Feb. 20 Guest blogger Jim Fellers

Good morning and happy Wednesday! Today our guest blogger is a dear friend and colleague, Jim Fellers. Jim is the pastor at Gresham United Methodist Church. Jim and I worked together for four years in Corvallis. I have learned soooo much about ministry and journeying from this man. Jim and I still chat often, challenge each other and joke a lot. He loves a good pastry with a good cup of coffee. He has a passion for travel and for social justice…enjoy.

Luke 15:2 (CEB) The Pharisees and legal experts were grumbling saying, “This man welcomes sinners and eats with them.”

In recent weeks, Gresham has received national attention over the refusal of a local bakery to make a cake for a same sex marriage. The owners claim that their Christian faith instructs them not to support a homosexual union.
My response to them is this: You believe homosexuality to be a sin; I do not. However, doesn’t it seem like Jesus’ actions should be powerfully instructive for you? He welcomed and ate with sinners, those whom his religion considered to be unclean and unholy.

Wait a minute. Is that right? Welcomed? Ate? Table fellowship with sinners?
During the season of Lent many scriptural texts emphasize this radical understanding of God’s love for those considered ‘out of bounds, illegal, or illegitimate.’

I want to make it absolutely clear that I do not consider the LGBTQ community to be in that group. Instead, I want to turn the question about ‘welcoming and eating with sinners’ inward on me and, perhaps, on you.
Followers of Jesus don’t spend time separating themselves from the ‘unclean’—that was the way of Pharisees.
Instead, Christians find ways to infuse a tired, pessimistic world with an elixir of unconditional love
They take the wedding cake to the party and, perhaps, a bottle of their best wine.

Now, the honest part. For me, and other clergy, it is sometimes just as difficult to eat with sinners as it seems to be for the Gresham bakers. Let me blog as a clergy person with the assumption that lay readers will find similar challenges in their own sphere.
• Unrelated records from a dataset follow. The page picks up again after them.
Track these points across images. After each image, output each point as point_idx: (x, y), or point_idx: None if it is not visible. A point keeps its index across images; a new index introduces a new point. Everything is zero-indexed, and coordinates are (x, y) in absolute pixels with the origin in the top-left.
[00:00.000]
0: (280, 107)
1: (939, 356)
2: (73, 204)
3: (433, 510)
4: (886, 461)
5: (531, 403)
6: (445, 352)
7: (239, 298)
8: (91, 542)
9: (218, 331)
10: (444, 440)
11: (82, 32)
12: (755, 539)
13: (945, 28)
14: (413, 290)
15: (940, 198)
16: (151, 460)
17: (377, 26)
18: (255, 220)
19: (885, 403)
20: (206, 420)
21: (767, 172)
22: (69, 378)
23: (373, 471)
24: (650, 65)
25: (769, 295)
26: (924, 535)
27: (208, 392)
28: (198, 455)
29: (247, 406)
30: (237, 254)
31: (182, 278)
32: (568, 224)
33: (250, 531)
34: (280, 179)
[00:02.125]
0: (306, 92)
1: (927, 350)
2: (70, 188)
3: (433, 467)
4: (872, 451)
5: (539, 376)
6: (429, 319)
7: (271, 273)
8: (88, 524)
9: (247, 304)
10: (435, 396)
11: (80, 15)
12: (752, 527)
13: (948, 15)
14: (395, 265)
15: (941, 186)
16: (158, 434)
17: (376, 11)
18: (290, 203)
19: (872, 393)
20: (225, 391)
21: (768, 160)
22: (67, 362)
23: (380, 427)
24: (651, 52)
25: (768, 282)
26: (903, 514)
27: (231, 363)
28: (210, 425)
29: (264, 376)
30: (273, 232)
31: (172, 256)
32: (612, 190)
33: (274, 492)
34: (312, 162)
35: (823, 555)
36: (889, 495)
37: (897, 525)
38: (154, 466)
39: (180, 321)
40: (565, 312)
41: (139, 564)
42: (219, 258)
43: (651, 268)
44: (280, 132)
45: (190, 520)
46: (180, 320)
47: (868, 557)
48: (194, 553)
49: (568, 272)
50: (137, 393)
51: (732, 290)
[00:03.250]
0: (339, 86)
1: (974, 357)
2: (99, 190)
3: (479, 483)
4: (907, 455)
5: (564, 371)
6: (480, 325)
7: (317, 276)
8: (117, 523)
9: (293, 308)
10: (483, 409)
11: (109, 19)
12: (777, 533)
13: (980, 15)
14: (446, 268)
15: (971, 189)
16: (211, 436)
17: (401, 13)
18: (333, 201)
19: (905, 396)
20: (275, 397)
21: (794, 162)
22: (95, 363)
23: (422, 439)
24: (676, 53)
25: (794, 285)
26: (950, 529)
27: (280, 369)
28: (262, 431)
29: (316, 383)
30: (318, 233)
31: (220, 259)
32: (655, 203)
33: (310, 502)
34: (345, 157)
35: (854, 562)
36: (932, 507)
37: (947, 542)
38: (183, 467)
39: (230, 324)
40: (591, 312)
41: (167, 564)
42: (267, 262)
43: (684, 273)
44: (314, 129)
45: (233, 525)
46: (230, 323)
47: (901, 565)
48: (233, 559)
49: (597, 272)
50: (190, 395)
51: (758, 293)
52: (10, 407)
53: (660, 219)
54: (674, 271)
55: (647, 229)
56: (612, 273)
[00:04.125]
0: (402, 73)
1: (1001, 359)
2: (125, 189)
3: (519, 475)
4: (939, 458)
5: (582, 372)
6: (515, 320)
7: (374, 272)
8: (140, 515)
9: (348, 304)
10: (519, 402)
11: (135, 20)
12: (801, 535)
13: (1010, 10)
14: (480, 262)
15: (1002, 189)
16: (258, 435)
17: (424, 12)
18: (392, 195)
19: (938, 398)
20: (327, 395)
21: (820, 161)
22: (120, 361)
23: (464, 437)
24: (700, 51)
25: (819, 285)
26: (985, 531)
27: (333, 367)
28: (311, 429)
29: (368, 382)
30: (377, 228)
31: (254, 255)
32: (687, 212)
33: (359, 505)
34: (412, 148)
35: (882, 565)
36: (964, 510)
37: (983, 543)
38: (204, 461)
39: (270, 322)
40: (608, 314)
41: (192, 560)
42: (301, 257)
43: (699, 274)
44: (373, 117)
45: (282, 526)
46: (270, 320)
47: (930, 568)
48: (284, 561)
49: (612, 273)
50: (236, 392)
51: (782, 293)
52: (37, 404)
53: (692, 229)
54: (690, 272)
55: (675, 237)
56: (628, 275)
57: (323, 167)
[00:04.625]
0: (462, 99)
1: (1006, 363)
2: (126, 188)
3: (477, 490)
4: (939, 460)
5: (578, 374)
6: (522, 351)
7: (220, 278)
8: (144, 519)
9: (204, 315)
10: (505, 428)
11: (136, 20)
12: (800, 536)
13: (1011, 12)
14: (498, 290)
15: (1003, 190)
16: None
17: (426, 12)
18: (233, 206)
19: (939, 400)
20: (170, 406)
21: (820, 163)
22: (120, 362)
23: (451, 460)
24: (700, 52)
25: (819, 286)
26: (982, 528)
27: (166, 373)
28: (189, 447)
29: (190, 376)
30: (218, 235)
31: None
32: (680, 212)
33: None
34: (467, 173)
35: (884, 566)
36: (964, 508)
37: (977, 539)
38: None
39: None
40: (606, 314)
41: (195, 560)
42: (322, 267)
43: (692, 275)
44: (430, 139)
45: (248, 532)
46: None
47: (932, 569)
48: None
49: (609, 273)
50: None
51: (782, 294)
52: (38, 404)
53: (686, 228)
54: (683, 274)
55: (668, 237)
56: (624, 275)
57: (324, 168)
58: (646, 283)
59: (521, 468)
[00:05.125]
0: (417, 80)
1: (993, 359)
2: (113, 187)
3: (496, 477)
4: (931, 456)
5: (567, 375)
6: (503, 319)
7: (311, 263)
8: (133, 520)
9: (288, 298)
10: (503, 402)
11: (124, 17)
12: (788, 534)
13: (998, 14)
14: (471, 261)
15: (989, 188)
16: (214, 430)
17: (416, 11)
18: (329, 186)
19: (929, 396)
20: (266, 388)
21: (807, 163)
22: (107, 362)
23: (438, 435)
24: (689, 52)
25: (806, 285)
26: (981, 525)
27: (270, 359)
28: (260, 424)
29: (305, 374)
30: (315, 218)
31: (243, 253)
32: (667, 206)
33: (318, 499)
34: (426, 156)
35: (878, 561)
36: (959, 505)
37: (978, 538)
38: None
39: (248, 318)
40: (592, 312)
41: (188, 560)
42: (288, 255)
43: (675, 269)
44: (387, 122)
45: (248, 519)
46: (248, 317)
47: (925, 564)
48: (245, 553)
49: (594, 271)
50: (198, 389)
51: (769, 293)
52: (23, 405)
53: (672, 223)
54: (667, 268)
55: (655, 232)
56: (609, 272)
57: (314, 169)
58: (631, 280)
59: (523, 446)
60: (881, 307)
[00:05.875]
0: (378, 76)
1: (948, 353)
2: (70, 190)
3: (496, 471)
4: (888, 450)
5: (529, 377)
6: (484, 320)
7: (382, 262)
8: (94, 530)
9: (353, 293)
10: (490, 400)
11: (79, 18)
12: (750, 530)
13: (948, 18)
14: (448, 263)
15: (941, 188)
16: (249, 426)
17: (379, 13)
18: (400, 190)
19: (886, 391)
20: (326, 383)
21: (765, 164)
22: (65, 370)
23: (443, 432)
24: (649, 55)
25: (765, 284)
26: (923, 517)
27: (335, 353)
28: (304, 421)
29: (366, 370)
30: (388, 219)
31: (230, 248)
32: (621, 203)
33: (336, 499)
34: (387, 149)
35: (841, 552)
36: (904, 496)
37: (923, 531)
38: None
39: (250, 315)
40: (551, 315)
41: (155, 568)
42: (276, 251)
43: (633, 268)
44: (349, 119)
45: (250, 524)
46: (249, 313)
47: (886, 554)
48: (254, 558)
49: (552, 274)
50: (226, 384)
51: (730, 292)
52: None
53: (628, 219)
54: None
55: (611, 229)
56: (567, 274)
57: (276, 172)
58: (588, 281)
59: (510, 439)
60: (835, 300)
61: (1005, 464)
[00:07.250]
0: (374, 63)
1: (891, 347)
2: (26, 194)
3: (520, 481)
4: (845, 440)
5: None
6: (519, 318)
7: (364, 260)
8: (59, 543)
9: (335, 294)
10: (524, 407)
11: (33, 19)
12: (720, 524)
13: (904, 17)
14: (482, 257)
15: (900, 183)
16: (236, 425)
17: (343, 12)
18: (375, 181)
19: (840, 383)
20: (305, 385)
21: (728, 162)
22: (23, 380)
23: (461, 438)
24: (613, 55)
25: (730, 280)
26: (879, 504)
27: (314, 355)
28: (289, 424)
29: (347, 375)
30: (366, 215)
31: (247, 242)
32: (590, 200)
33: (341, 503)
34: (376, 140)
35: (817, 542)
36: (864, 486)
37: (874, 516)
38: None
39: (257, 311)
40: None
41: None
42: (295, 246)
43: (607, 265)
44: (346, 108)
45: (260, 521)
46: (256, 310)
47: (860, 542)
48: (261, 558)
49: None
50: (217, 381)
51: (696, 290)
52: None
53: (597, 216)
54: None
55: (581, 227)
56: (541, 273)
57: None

We mainline clergy have a special aversion to fellowship with conservative, evangelical pastors. Yes, I have suffered the narrow theological, substitutionary view of atonement: God demands a sacrifice for human sin and Jesus offers his life, pays the price for me. Yes, I believe my conservative colleagues sin when they exclude women from ministry. Yes, I tire of hearing that our president is probably a socialist Muslim who is out to destroy America—a message that is often proclaimed by fundamentalist Christian ‘sinners.’ Yes, I tire of planning a community Good Friday service with my evangelical colleagues who insist on having a resurrection service.

Lent challenges me to leave my comfortable, ‘clean, theologically correct’ friendship circle and venture out to establish redemptive relationships with those whom I consider to be ‘sinners’ – those who miss the mark of Jesus’ radical grace.
Every month I receive an email invitation to join the local pastors’ prayer lunch. So far, I have resisted because it is not fun to spend time with those whose Christian paradigm is so different from my own.
So, Lent invites me to struggle with the same issues that the Pharisees had. Who are those groups or individuals that cause inner terror at the thought of welcoming or, worse yet, sharing a meal?

Perhaps it is time for some of us to call our neighbor at the church of Christ and, at least, meet for coffee. I can’t be too critical of a Gresham baker if I am unwilling to examine the same flaw in my own life.
What action are you contemplating to welcome and eat with sinners?